Grace Lanier is originally from Houston, Texas and graduated with a B.A. in International Studies with a minor in Hispanic Studies from Pepperdine University. She studied abroad her sophomore year in Buenos Aires, Argentina and had the privilege of living with a family who taught her all about tango, maté, and futbol. The following summer she traveled to Madrid, Spain for a language immersion program. She has also spent time in Guatemala, Honduras, Peru, and Brazil. She has a love for the Spanish language and has also taken a few Portuguese classes at UM. She is currently enjoying her last semester of the Latin American Studies program and is writing her thesis on bilingualism and identity among second generation Hispanic Americans living in Miami.

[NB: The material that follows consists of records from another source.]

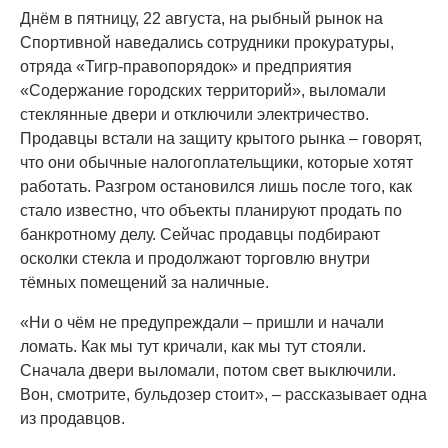
Днём в пятницу, 22 августа, на рыбный рынок на
Спортивной наведались сотрудники прокуратуры,
отряда «Тигр-правопорядок» и предприятия
«Содержание городских территорий», выломали
стеклянные двери и отключили электричество.
Продавцы встали на защиту крытого рынка – говорят,
что они обычные налогоплательщики, которые хотят
работать. Разгром остановился лишь после того, как
стало известно, что объекты планируют продать по
банкротному делу. Сейчас продавцы подбирают
осколки стекла и продолжают торговлю внутри
тёмных помещений за наличные.
«Ни о чём не предупреждали – пришли и начали
ломать. Как мы тут кричали, как мы тут стояли.
Сначала двери выломали, потом свет выключили.
Вон, смотрите, бульдозер стоит», – рассказывает одна
из продавцов.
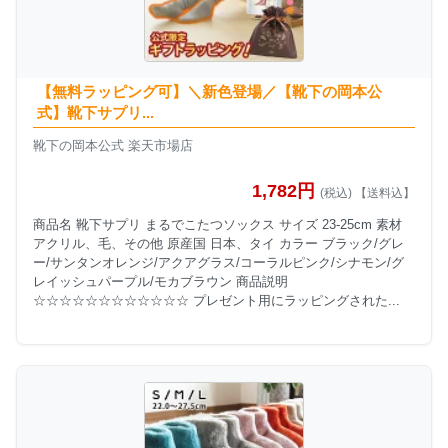
【無料ラッピング可】＼新色登場／【靴下の岡本公
式】靴下サプリ...
靴下の岡本公式 楽天市場店
1,782円
(税込) 【送料込】
商品名 靴下サプリ まるでこたつソックス サイズ 23-25cm 素材
アクリル、毛、その他 原産国 日本、タイ カラー ブラック/グレ
ー/サンタンオレンジ/アクアグラス/コーラルピンク/シナモン/グ
レイッシュパープル/モカブラウン 商品説明
☆☆☆☆☆☆☆☆☆☆☆☆ プレゼント用にラッピングされた...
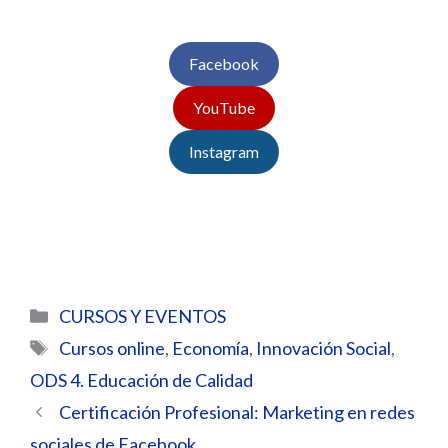
Facebook
YouTube
Instagram
Categorías
CURSOS Y EVENTOS
Etiquetas
Cursos online
,
Economía
,
Innovación Social
,
ODS 4. Educación de Calidad
Certificación Profesional: Marketing en redes
sociales de Facebook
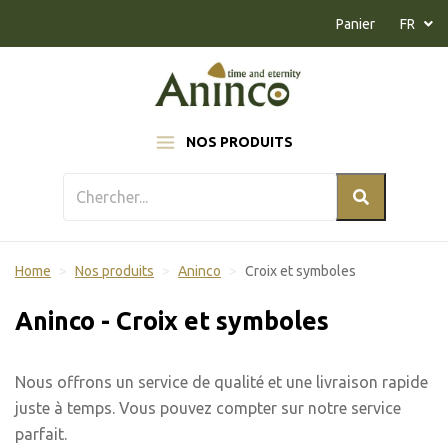
Naar inhoud
Panier
FR
NOS PRODUITS
Home
Nos produits
Aninco
Croix et symboles
Aninco - Croix et symboles
Nous offrons un service de qualité et une livraison rapide
juste à temps. Vous pouvez compter sur notre service
parfait.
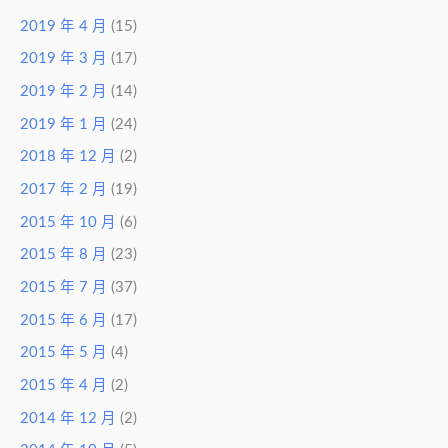
2019 年 4 月
(15)
2019 年 3 月
(17)
2019 年 2 月
(14)
2019 年 1 月
(24)
2018 年 12 月
(2)
2017 年 2 月
(19)
2015 年 10 月
(6)
2015 年 8 月
(23)
2015 年 7 月
(37)
2015 年 6 月
(17)
2015 年 5 月
(4)
2015 年 4 月
(2)
2014 年 12 月
(2)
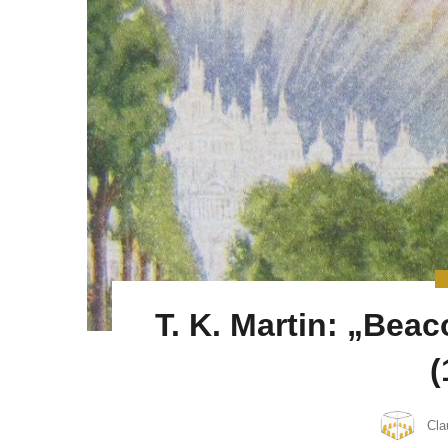
T. K. Martin: „Bea
(
Cla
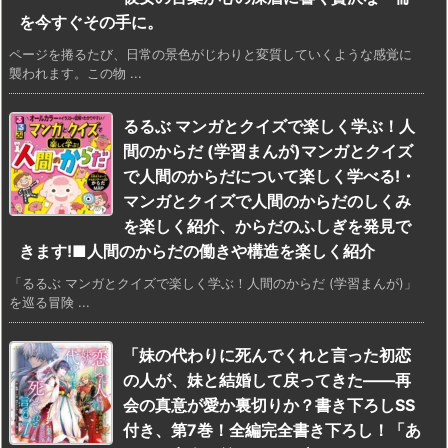
を今すぐその手に。
ページを捲るたび、日常の景色がじわりと変質していくような感覚に
襲われます。この物 ...
るるぶ マンガとクイズで楽しく学ぶ！人
間のからだ (学習まんが)マンガとクイズ
で人間のからだについて楽しく学べる!・
マンガとクイズで人間のからだのしくみ
を楽しく紹介、からだのふしぎを発見で
きます!■人間のからだの働きや構造を楽しく紹介
「るるぶ マンガとクイズで楽しく学ぶ！人間のからだ (学習まんが)」
を巡る冒険 ...
「妹の代わりに死んでくれと言った初恋
の人が、妹と結婚して戻ってきた――再
会の真意が愛か裏切りか？書き下ろしSS
付き、第7巻！全編完全書き下ろし！「あ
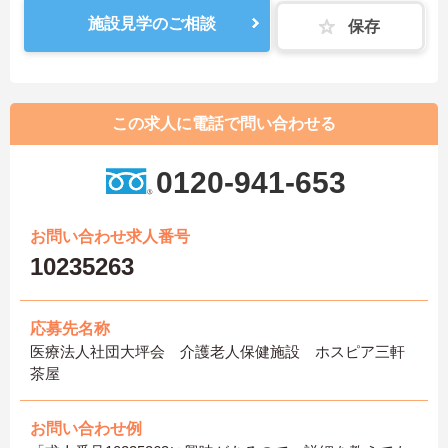
施設見学のご相談
保存
この求人に電話で問い合わせる
0120-941-653
お問い合わせ求人番号
10235263
応募先名称
医療法人社団大坪会 介護老人保健施設 ホスピア三軒
茶屋
お問い合わせ例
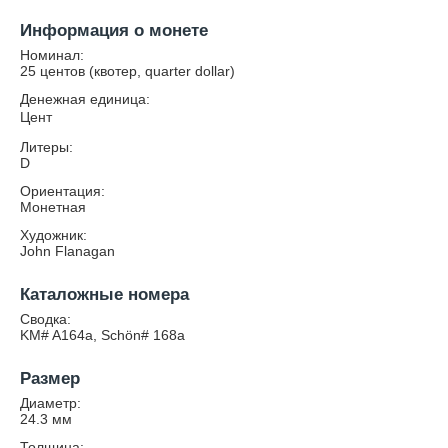
Информация о монете
Номинал:
25 центов (квотер, quarter dollar)
Денежная единица:
Цент
Литеры:
D
Ориентация:
Монетная
Художник:
John Flanagan
Каталожные номера
Сводка:
KM# A164a, Schön# 168a
Размер
Диаметр:
24.3
мм
Толщина:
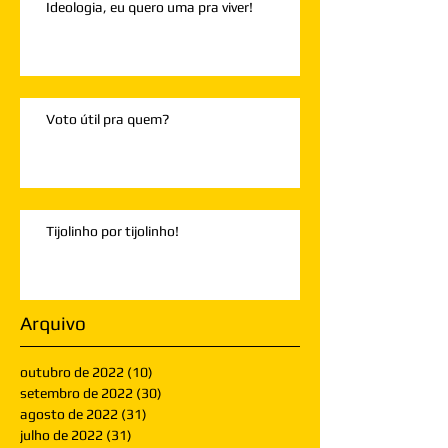
Ideologia, eu quero uma pra viver!
Voto útil pra quem?
Tijolinho por tijolinho!
Arquivo
outubro de 2022
(10)
10 posts
setembro de 2022
(30)
30 posts
agosto de 2022
(31)
31 posts
julho de 2022
(31)
31 posts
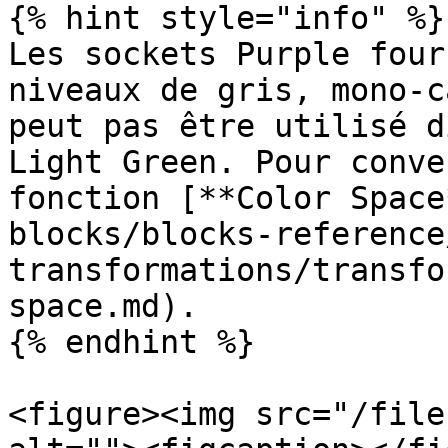
{% hint style="info" %}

Charles Roberts is a Graduate Assistant in the Center for Latin American Studies. He is pursuing an M.A. in Latin American Studies with a certificate in Geographic Information Systems. His research focuses on the applications of GIS technologies in historical and archaeological research, specifically in relation to Mayan archaeology. He is originally from the United Kingdom but came to Miami as an undergraduate student in International Relations and Geography because of the university's unique position as a cross-roads to Latin America, as well as the year-round beautiful weather.